**EXTRACTED TEXT**
*-*-*

Iranian and international negotiators today described the outline of a nuclear agreement that they say gives them the confidence to proceed with an attempt to finalize a deal by June 30.
The level of detail suggests an attempt to satisfy critics who have said Iran will never agree to seriously limit its work on enriched uranium, and toward the presumed creation of a nuclear weapon. But American opponents of the Iranian regime are still likely to assail the agreement, in particular a clause that provides a broad timetable for a lifting of all sanctions.
Iran for the first time agreed, concretely, to reduce the number of its uranium-enriching centrifuges from the current 19,000 to somewhere between 5,000 and 6,000; to allow strict international oversight for a decade; and to either dilute its current stock of highly enriched uranium or ship it abroad.
When the agreements are implemented, and verified by the International Atomic Energy Agency, all oil and financial sanctions on Iran will be lifted, according to a statement read this evening (April 2) from Lausanne, Switzerland, where the talks were held.
The detail in the statement—listing limitations on specific enrichment facilities, for example—is surprising. And it suggests that, against Iran’s long insistence that it was not prepared to talk specifics at this time, it bent in the final few hours of an eight-day, marathon negotiating session. Previously, Iran’s negotiators had stuck to a strategy stated by supreme leader Ali Khamenei, which was to seek a single, all-encompassing agreement to be announced June 30. Such a shift in strategy would only be possible if Khamenei himself instructed his team to make it, a signal from Tehran that must have been passed early this morning.
Brent crude oil prices fell more than 4.9% to $54.28 a barrel, suggesting the market is taking the preliminary deal seriously.
The question now will be whether the US Congress is prepared to trust that the preliminary accord merits holding off on new sanctions against Tehran.
There is reason to believe that president Barack Obama will have a tough time persuading Congress to hold fire: Khamenei’s calculus has seemed to underestimate the resolve of a possibly veto-proof congressional majority to impose harsher oil and financial sanctions in the absence of a breakthrough this week. Congress may inform Khamenei of this reality when it reconvenes in a couple of weeks, and perhaps makes more severe sanctions one of its first orders of business.

*-*-*

**SUPPLIED DATA**
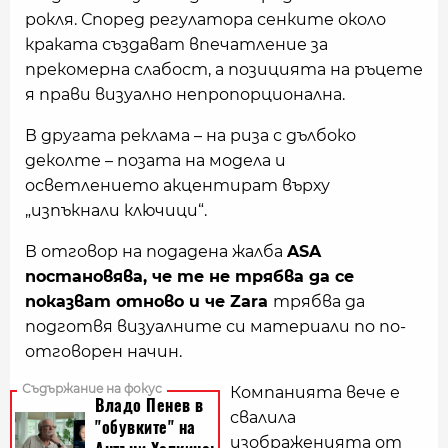
рокля. Според регулатора сенките около
краката създават впечатление за
прекомерна слабост, а позицията на ръцете
я прави визуално непропорционална.
В другата реклама – на риза с дълбоко
деколте – позата на модела и
осветлението акцентират върху
„изпъкнали ключици“.
В отговор на подадена жалба
ASA
постановява, че те не трябва да се
показват отново и че Zara
трябва да
подготвя визуалните си материали по по-
отговорен начин.
Компанията вече е
свалила
изображенията от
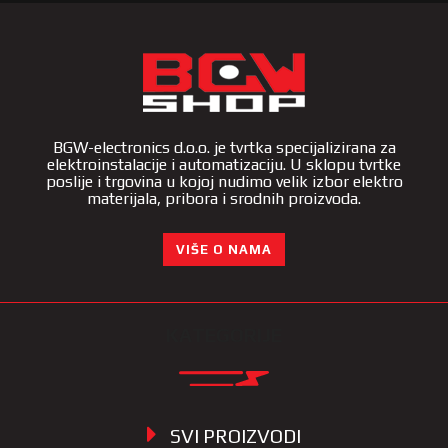
BGW-electronics d.o.o. je tvrtka specijalizirana za
elektroinstalacije i automatizaciju. U sklopu tvrtke
poslije i trgovina u kojoj nudimo velik izbor elektro
materijala, pribora i srodnih proizvoda.
VIŠE O NAMA
KATEGORIJE
SVI PROIZVODI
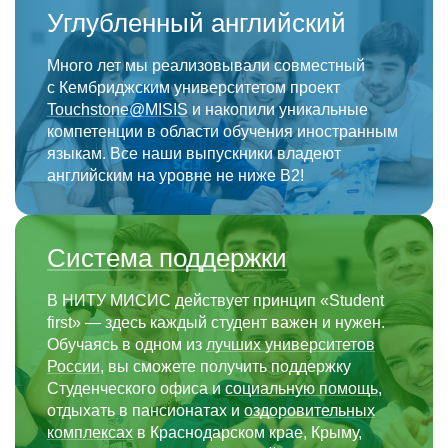
Углубленный английский
Много лет мы реализовывали совместный
с Кембриджским университетом проект
Touchstone@MISIS
и накопили уникальные
компетенции в области обучения иностранным
языкам. Все наши выпускники владеют
английским на уровне не ниже В2!
Система поддержки
В НИТУ МИСИС действует принцип «Student
first» — здесь каждый студент важен и нужен.
Обучаясь в одном из
лучших университетов
России
, вы сможете получить поддержку
Студенческого офиса и
социальную помощь
,
отдыхать в пансионатах и
оздоровительных
комплексах
в Краснодарском крае, Крыму,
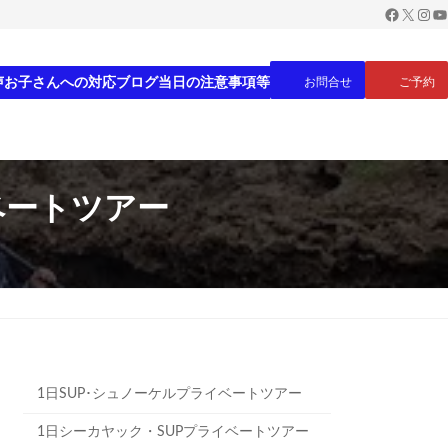
Faceboo
X
Inst
Yo
声
お子さんへの対応
ブログ
当日の注意事項等
お問合せ
ご予約
ベートツアー
1日SUP･シュノーケルプライベートツアー
1日シーカヤック・SUPプライベートツアー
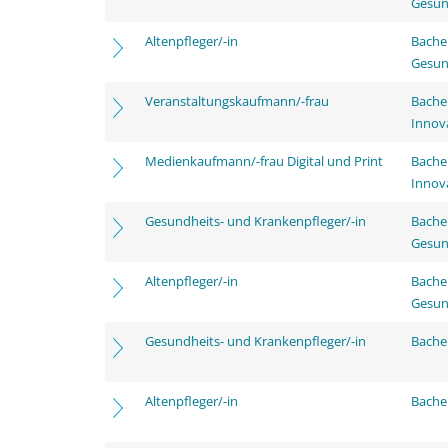
Gesun
Altenpfleger/-in
Bache
Gesun
Veranstaltungskaufmann/-frau
Bache
Innov
Medienkaufmann/-frau Digital und Print
Bache
Innov
Gesundheits- und Krankenpfleger/-in
Bache
Gesun
Altenpfleger/-in
Bache
Gesun
Gesundheits- und Krankenpfleger/-in
Bachel
Altenpfleger/-in
Bachel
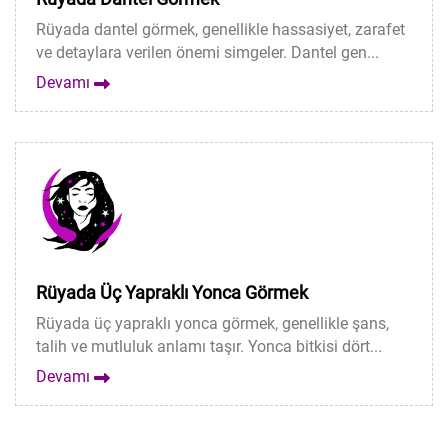
Rüyada dantel görmek, genellikle hassasiyet, zarafet
ve detaylara verilen önemi simgeler. Dantel gen...
Devamı
Rüyada Üç Yapraklı Yonca Görmek
Rüyada üç yapraklı yonca görmek, genellikle şans,
talih ve mutluluk anlamı taşır. Yonca bitkisi dört...
Devamı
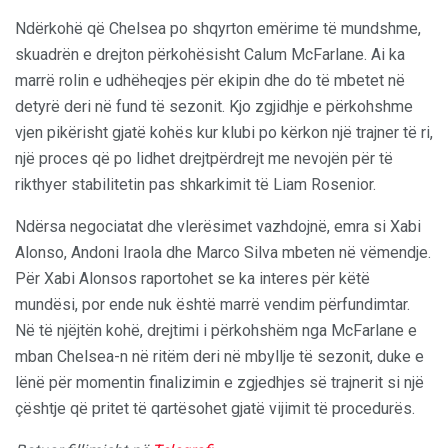
Ndërkohë që Chelsea po shqyrton emërime të mundshme,
skuadrën e drejton përkohësisht Calum McFarlane. Ai ka
marrë rolin e udhëheqjes për ekipin dhe do të mbetet në
detyrë deri në fund të sezonit. Kjo zgjidhje e përkohshme
vjen pikërisht gjatë kohës kur klubi po kërkon një trajner të ri,
një proces që po lidhet drejtpërdrejt me nevojën për të
rikthyer stabilitetin pas shkarkimit të Liam Rosenior.
Ndërsa negociatat dhe vlerësimet vazhdojnë, emra si Xabi
Alonso, Andoni Iraola dhe Marco Silva mbeten në vëmendje.
Për Xabi Alonsos raportohet se ka interes për këtë
mundësi, por ende nuk është marrë vendim përfundimtar.
Në të njëjtën kohë, drejtimi i përkohshëm nga McFarlane e
mban Chelsea-n në ritëm deri në mbyllje të sezonit, duke e
lënë për momentin finalizimin e zgjedhjes së trajnerit si një
çështje që pritet të qartësohet gjatë vijimit të procedurës.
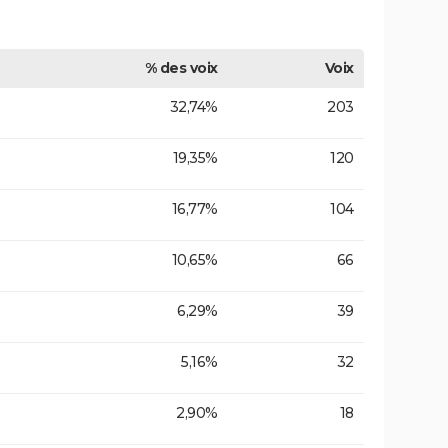
% des voix
Voix
32,74%
203
19,35%
120
16,77%
104
10,65%
66
6,29%
39
5,16%
32
2,90%
18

*-*-*

**PROBLEM STATEMENT**
Write the next few paragraphs of the article on the preliminary Iran nuclear agreement, picking up after its final paragraph.

**FINAL ANSWER**
The issues right now are fairly clear-cut—the international side, called P5+1, wanted Iran to agree on paper to 15 years or so of restrictions on its capacity to create highly enriched uranium, and on its plans to both build and conduct research on more advanced nuclear technologies. Iran, meanwhile, has demanded fewer restrictions, covering a shorter period of time, and wants all oil and financial sanctions to be lifted immediately. As described, the tentative accord seems to cut the deal somewhere in the middle of the two.
Speaking from the White House rose garden, Obama said the framework represented a “historic understanding with Iran… which if fully implemented will prevent it from obtaining a nuclear weapon.”
The rush by P5+1 to get something down on paper was entirely driven by American politics—a large, bipartisan well in the House and Senate, suspicious of Iran’s sincerity and trustworthiness, is keen to punish Tehran for not caving in more quickly. This urgency was criticized by France and others who said it played into Tehran’s hands, giving Iran another negotiating ace when it is in no hurry at all. Such critics may rightly look at American politics as a bizarre, small-time game of lots of hot air and a shortage of statesmanlike policy.
As the negotiations enter their final phase, Iran may watch the stakes go up, mainly because of its own taste for brinksmanship. In the absence of a tangible, finalized deal, Congress is as likely as not to impose harsher sanctions, to be triggered right around July 1.